##### Exercise data

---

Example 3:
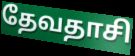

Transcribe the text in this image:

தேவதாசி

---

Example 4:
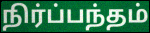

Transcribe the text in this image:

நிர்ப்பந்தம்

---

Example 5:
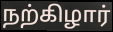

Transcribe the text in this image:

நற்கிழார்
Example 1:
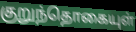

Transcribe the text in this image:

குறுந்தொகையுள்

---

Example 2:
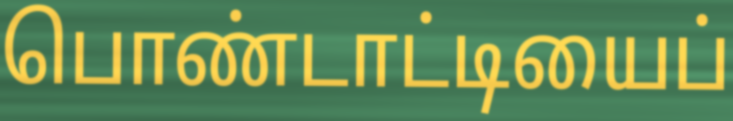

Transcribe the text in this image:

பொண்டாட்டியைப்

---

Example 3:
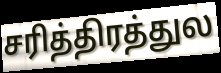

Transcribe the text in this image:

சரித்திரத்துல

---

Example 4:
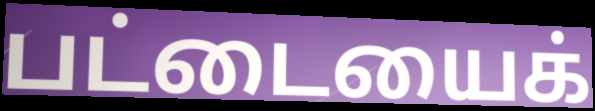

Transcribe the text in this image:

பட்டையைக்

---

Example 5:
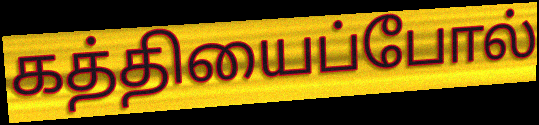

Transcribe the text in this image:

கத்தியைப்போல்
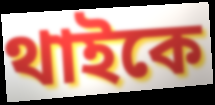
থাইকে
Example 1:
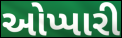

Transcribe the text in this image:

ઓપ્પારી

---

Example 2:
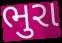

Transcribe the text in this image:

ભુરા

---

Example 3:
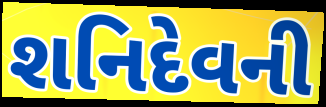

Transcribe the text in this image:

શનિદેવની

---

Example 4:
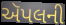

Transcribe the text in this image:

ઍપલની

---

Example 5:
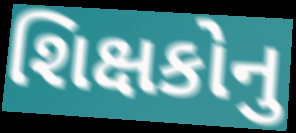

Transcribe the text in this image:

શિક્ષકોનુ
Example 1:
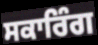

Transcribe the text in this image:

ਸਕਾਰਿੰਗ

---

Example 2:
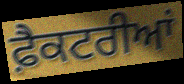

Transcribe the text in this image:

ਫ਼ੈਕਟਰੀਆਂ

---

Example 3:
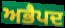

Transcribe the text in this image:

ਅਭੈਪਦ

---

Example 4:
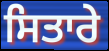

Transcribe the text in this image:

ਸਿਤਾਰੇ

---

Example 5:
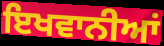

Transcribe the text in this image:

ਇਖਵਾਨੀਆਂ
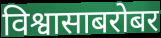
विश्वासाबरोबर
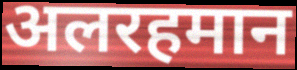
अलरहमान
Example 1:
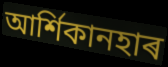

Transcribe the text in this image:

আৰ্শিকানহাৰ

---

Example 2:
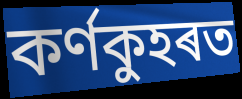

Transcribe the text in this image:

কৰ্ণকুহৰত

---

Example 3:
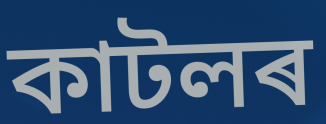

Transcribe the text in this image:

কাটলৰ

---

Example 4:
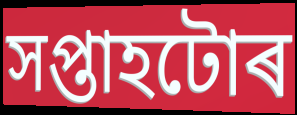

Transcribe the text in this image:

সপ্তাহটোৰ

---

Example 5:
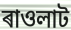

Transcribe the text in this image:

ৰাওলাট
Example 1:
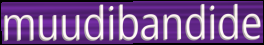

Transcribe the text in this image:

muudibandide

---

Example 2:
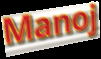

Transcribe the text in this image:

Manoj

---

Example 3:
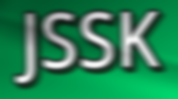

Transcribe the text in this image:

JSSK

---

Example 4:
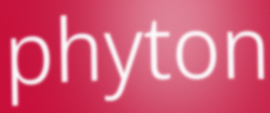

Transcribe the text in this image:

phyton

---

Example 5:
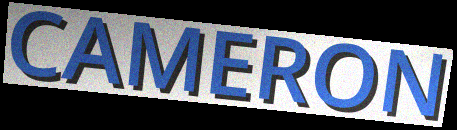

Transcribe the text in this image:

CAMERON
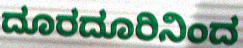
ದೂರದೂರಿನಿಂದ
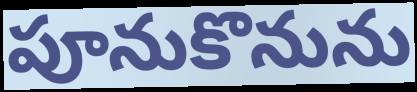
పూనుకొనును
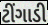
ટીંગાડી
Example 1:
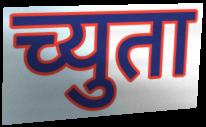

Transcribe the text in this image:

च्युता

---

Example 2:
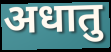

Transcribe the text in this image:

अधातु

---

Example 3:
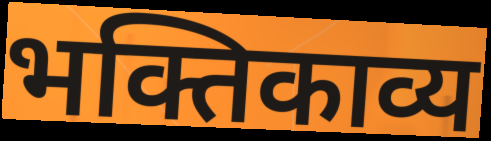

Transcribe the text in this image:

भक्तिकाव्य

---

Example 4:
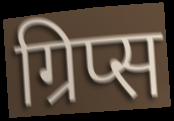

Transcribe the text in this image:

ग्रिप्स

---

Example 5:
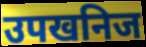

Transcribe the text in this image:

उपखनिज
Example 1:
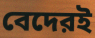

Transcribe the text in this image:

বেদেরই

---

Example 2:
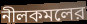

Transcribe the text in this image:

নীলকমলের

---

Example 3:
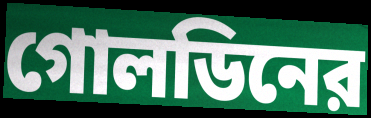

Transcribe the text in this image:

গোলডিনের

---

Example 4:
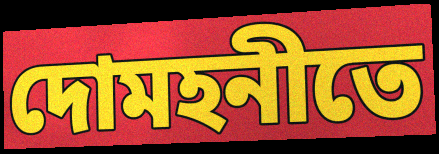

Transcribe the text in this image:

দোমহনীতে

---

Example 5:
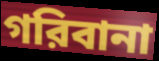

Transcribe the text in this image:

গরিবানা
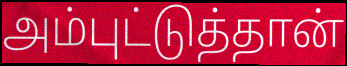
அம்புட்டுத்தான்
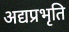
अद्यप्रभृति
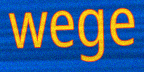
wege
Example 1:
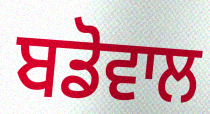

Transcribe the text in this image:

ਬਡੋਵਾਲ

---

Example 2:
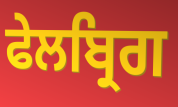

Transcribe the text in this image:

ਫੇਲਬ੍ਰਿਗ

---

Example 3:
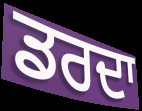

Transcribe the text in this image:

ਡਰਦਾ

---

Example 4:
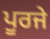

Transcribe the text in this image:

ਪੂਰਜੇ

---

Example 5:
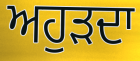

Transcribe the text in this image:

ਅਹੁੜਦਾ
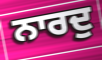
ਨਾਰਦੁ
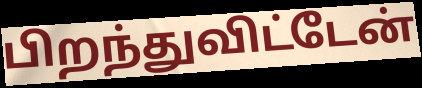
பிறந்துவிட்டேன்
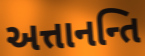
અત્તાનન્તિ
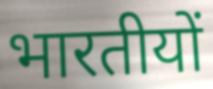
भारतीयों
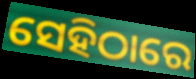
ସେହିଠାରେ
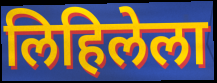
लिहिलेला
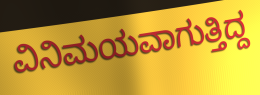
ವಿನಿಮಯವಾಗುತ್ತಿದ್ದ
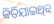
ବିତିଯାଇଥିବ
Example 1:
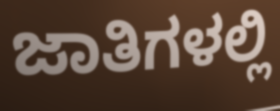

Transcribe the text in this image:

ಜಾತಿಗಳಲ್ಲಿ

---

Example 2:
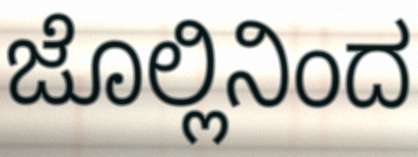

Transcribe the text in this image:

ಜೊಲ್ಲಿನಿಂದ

##########

*Task to carry out:* The pictures stay out of the copy. Set down the entries above precisely.

*The answer:*
---

Example 3:

Transcribe the text in this image:

தேவதாசி

---

Example 4:

Transcribe the text in this image:

நிர்ப்பந்தம்

---

Example 5:

Transcribe the text in this image:

நற்கிழார்
Example 1:

Transcribe the text in this image:

குறுந்தொகையுள்

---

Example 2:

Transcribe the text in this image:

பொண்டாட்டியைப்

---

Example 3:

Transcribe the text in this image:

சரித்திரத்துல

---

Example 4:

Transcribe the text in this image:

பட்டையைக்

---

Example 5:

Transcribe the text in this image:

கத்தியைப்போல்
থাইকে
Example 1:

Transcribe the text in this image:

ઓપ્પારી

---

Example 2:

Transcribe the text in this image:

ભુરા

---

Example 3:

Transcribe the text in this image:

શનિદેવની

---

Example 4:

Transcribe the text in this image:

ઍપલની

---

Example 5:

Transcribe the text in this image:

શિક્ષકોનુ
Example 1:

Transcribe the text in this image:

ਸਕਾਰਿੰਗ

---

Example 2:

Transcribe the text in this image:

ਫ਼ੈਕਟਰੀਆਂ

---

Example 3:

Transcribe the text in this image:

ਅਭੈਪਦ

---

Example 4:

Transcribe the text in this image:

ਸਿਤਾਰੇ

---

Example 5:

Transcribe the text in this image:

ਇਖਵਾਨੀਆਂ
विश्वासाबरोबर
अलरहमान
Example 1:

Transcribe the text in this image:

আৰ্শিকানহাৰ

---

Example 2:

Transcribe the text in this image:

কৰ্ণকুহৰত

---

Example 3:

Transcribe the text in this image:

কাটলৰ

---

Example 4:

Transcribe the text in this image:

সপ্তাহটোৰ

---

Example 5:

Transcribe the text in this image:

ৰাওলাট
Example 1:

Transcribe the text in this image:

muudibandide

---

Example 2:

Transcribe the text in this image:

Manoj

---

Example 3:

Transcribe the text in this image:

JSSK

---

Example 4:

Transcribe the text in this image:

phyton

---

Example 5:

Transcribe the text in this image:

CAMERON
ದೂರದೂರಿನಿಂದ
పూనుకొనును
ટીંગાડી
Example 1:

Transcribe the text in this image:

च्युता

---

Example 2:

Transcribe the text in this image:

अधातु

---

Example 3:

Transcribe the text in this image:

भक्तिकाव्य

---

Example 4:

Transcribe the text in this image:

ग्रिप्स

---

Example 5:

Transcribe the text in this image:

उपखनिज
Example 1:

Transcribe the text in this image:

বেদেরই

---

Example 2:

Transcribe the text in this image:

নীলকমলের

---

Example 3:

Transcribe the text in this image:

গোলডিনের

---

Example 4:

Transcribe the text in this image:

দোমহনীতে

---

Example 5:

Transcribe the text in this image:

গরিবানা
அம்புட்டுத்தான்
अद्यप्रभृति
wege
Example 1:

Transcribe the text in this image:

ਬਡੋਵਾਲ

---

Example 2:

Transcribe the text in this image:

ਫੇਲਬ੍ਰਿਗ

---

Example 3:

Transcribe the text in this image:

ਡਰਦਾ

---

Example 4:

Transcribe the text in this image:

ਪੂਰਜੇ

---

Example 5:

Transcribe the text in this image:

ਅਹੁੜਦਾ
ਨਾਰਦੁ
பிறந்துவிட்டேன்
અત્તાનન્તિ
भारतीयों
ସେହିଠାରେ
लिहिलेला
ವಿನಿಮಯವಾಗುತ್ತಿದ್ದ
ବିତିଯାଇଥିବ
Example 1:

Transcribe the text in this image:

ಜಾತಿಗಳಲ್ಲಿ

---

Example 2:

Transcribe the text in this image:

ಜೊಲ್ಲಿನಿಂದ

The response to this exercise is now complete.